#### [TASK OBJECTIVE]
Lines where the string "will" appears are to be copied from the entries below.
[Start of section]
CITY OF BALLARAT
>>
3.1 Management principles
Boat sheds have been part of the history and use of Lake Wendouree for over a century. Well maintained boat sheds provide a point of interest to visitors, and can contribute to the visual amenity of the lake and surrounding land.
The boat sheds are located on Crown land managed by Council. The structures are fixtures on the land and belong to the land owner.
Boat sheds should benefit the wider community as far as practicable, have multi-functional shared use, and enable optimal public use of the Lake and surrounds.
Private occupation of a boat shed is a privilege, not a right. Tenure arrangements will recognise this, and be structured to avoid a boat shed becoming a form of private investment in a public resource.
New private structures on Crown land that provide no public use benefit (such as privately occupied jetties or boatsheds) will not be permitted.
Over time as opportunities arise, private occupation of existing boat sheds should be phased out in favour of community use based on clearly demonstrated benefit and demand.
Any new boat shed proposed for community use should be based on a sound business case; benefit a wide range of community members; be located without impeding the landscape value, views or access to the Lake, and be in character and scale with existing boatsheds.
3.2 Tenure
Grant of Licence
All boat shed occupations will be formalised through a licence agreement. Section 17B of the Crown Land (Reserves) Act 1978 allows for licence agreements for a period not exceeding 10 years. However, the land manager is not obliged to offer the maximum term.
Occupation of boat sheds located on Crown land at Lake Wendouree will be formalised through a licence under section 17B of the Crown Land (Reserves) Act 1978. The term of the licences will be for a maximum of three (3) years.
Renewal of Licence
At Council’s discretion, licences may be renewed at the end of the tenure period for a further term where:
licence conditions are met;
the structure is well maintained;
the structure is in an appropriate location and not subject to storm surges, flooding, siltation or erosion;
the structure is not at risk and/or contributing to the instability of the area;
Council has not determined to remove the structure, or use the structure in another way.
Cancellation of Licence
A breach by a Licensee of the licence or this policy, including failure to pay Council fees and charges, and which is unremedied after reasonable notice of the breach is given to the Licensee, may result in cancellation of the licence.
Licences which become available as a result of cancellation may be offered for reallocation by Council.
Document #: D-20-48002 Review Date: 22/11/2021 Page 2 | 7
[End of section]
#### [ANSWER TO THIS EXERCISE]
Private occupation of a boat shed is a privilege, not a right. Tenure arrangements will recognise this, and be structured to avoid a boat shed becoming a form of private investment in a public resource.
New private structures on Crown land that provide no public use benefit (such as privately occupied jetties or boatsheds) will not be permitted.
All boat shed occupations will be formalised through a licence agreement. Section 17B of the Crown Land (Reserves) Act 1978 allows for licence agreements for a period not exceeding 10 years. However, the land manager is not obliged to offer the maximum term.
Occupation of boat sheds located on Crown land at Lake Wendouree will be formalised through a licence under section 17B of the Crown Land (Reserves) Act 1978. The term of the licences will be for a maximum of three (3) years.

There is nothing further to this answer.